Bezichtigung

Zum Adel, findet meine Frau, sei alles gesagt, im Gegensatz zum Lichtbild übrigens. Da bedürfte es noch mancher Worte. Hier sitzt ihr antibürgerlicher Impuls, der sie zur Künstlerin macht – gerade in meiner Eigenschaft als Herkünftiger sehe ich ihr das gerne nach.

Absolute Metaphern sind beide, Adel wie Lichtbild. Ist doch beiden die große Geste aufs Visuelle eigen: Alles, was ihr hier seht, ist meins. In der hochalpinen k. u. k.-Monarchie schien diese weite Armbewegung übers Land noch referenzgesättigt. Im mecklenburgischen Flachland hingegen, auf dem Acker meiner Ahnen, erschöpfte sich die visuelle Geste aufs Ganze schnell. Das macht, dass die norddeutsche Aristokratie sich lieber ans Symbolische als ans Imaginäre hält. Niemand verachtet das alte südeuropäische Bündnis von Hochadel und Bürgertum mehr als die norddeutsche Aristokratie.

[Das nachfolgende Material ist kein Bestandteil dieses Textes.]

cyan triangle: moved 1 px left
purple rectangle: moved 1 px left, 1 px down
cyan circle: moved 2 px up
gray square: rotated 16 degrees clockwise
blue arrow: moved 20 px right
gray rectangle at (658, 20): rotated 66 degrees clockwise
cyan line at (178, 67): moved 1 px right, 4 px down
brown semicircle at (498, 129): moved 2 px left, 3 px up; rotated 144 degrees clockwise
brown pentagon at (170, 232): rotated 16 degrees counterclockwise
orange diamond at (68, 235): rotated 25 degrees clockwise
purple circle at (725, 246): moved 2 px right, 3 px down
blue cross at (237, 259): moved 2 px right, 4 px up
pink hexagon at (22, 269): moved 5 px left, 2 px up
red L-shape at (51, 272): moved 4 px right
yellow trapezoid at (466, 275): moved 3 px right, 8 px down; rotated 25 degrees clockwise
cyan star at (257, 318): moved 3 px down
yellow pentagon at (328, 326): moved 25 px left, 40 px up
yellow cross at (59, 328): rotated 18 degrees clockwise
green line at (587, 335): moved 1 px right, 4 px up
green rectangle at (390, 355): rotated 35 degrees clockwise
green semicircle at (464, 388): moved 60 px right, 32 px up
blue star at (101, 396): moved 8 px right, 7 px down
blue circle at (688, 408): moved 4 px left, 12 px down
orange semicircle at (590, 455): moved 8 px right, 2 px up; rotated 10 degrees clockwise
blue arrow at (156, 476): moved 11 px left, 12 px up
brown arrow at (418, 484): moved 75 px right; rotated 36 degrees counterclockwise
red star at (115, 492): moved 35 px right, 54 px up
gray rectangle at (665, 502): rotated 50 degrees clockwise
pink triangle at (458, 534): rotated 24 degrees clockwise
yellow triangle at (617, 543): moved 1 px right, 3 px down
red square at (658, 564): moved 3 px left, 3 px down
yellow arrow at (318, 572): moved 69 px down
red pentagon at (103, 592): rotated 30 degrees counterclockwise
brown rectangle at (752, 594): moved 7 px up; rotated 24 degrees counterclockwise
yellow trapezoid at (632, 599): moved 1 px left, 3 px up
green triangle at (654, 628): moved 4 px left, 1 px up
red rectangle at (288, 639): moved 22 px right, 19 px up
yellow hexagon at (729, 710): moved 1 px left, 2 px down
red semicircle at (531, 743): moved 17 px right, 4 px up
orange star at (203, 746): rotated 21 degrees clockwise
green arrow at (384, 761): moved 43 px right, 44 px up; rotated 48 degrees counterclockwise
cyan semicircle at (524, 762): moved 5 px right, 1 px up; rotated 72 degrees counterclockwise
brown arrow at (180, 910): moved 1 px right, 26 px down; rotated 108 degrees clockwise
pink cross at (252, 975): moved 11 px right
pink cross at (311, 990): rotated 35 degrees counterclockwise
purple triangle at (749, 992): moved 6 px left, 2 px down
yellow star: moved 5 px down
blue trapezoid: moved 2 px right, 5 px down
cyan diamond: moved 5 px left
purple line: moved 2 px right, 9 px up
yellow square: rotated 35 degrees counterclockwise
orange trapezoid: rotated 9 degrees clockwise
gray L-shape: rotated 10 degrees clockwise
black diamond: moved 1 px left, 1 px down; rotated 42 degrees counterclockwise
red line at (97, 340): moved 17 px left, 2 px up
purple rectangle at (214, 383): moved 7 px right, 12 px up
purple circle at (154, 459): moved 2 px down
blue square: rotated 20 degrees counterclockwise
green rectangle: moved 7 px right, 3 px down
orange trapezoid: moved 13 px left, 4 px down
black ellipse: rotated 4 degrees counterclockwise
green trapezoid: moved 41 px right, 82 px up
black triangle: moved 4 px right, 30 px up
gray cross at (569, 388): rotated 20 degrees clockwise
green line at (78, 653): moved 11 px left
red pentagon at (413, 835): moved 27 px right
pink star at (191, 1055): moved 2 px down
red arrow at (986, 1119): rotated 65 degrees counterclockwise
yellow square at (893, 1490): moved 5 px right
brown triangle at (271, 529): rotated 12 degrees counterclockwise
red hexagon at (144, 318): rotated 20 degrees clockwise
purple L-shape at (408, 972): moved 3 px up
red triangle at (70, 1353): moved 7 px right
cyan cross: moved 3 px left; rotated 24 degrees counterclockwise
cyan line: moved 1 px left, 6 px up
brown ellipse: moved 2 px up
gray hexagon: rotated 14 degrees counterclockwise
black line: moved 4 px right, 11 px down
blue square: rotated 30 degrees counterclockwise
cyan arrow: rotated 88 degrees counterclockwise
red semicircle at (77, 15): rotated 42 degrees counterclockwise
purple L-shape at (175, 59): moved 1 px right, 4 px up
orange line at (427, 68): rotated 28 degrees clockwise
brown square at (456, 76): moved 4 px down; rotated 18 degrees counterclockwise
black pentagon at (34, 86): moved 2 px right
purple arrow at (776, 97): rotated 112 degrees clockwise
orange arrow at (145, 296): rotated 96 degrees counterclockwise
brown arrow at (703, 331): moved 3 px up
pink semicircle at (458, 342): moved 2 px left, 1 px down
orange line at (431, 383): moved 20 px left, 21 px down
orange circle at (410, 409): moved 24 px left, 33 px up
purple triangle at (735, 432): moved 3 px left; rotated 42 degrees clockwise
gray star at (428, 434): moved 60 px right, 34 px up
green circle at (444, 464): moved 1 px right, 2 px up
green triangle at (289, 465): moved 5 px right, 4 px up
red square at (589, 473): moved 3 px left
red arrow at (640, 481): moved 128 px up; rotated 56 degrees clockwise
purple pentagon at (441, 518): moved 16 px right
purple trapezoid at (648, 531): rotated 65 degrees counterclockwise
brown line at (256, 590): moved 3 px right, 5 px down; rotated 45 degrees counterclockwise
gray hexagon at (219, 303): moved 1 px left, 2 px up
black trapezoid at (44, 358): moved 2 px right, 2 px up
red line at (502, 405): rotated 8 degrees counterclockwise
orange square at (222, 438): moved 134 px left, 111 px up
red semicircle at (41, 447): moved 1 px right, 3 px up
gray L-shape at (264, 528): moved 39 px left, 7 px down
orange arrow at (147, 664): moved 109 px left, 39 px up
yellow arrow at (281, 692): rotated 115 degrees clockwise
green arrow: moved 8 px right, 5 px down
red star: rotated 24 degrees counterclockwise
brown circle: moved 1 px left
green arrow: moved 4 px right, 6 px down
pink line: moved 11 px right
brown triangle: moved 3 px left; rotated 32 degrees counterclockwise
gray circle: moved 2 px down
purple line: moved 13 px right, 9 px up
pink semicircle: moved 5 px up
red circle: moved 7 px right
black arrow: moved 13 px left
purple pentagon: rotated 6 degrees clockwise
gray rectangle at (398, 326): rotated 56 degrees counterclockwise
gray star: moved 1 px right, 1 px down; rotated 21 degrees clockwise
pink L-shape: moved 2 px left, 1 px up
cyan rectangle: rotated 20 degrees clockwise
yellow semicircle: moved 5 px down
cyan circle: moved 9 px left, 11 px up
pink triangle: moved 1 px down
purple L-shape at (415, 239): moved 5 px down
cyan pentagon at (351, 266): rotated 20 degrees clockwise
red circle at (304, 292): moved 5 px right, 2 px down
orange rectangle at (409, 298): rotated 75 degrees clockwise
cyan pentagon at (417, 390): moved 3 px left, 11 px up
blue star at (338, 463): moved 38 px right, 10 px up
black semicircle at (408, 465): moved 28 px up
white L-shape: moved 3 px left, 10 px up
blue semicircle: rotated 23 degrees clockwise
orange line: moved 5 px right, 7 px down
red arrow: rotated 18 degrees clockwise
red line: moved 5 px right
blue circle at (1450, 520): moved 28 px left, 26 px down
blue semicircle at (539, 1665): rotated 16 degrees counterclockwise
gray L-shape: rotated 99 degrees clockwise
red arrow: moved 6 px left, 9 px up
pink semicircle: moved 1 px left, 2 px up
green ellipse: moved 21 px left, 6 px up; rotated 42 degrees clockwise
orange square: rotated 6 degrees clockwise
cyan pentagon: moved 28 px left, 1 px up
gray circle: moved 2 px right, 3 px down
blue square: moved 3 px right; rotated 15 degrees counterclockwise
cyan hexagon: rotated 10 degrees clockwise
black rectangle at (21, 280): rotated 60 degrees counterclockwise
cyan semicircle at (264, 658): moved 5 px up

In seinem Wesen ist dieses Bündnis nämlich auf unendlichen Tausch angelegt. Oder auf sein Anderes, die Revolution. Willi Winkler, einst bayrischer taz-Kulturredakteur, begrüßte mich am Telefon mit den Worten: „Leute wie dich haben wir früher guillotiniert.“ Kluge Leute also wissen: Das Imaginäre erledigt sich im Handstreich oder gar nicht.

Der Nordosten aber ist nicht in der Dichotomie von Hof und Stadt, sondern von Junker und Gesinde angelegt. Wer im Nordosten seinen Adelsnamen nennt, schlägt seinen Gegenüber in Schweigen. Niemand beobachtet das besser als der bürgerliche décadent, der – aristokratisch in seinem Lebensgefühl – auf diese unmittelbare Wirkweise seines Namens verzichten muss. Nach der Wende begleitete Berlins letzter décadent, Nicolaus Sombart, seinen alten Freund, den Herrn von Jahnsfelde, auf die einstigen Besitzungen im Märkischen und konstatiert die Sprachlosigkeit des Volkes: „Am Kaffeetisch sitzt der Mann, der ostentativ schweigt, ein alter DDR-Kader, der in Jahnsfelde regiert hatte.“

Die große Geste aufs Eigene – die kleine Präposition der Herkunft, „von“ – begründet sich im Nordosten noch im Kurzschluss von Scholle und Familie. Das Glied zwischen dem Eigen- und dem Familiennamen ist hier geerdet.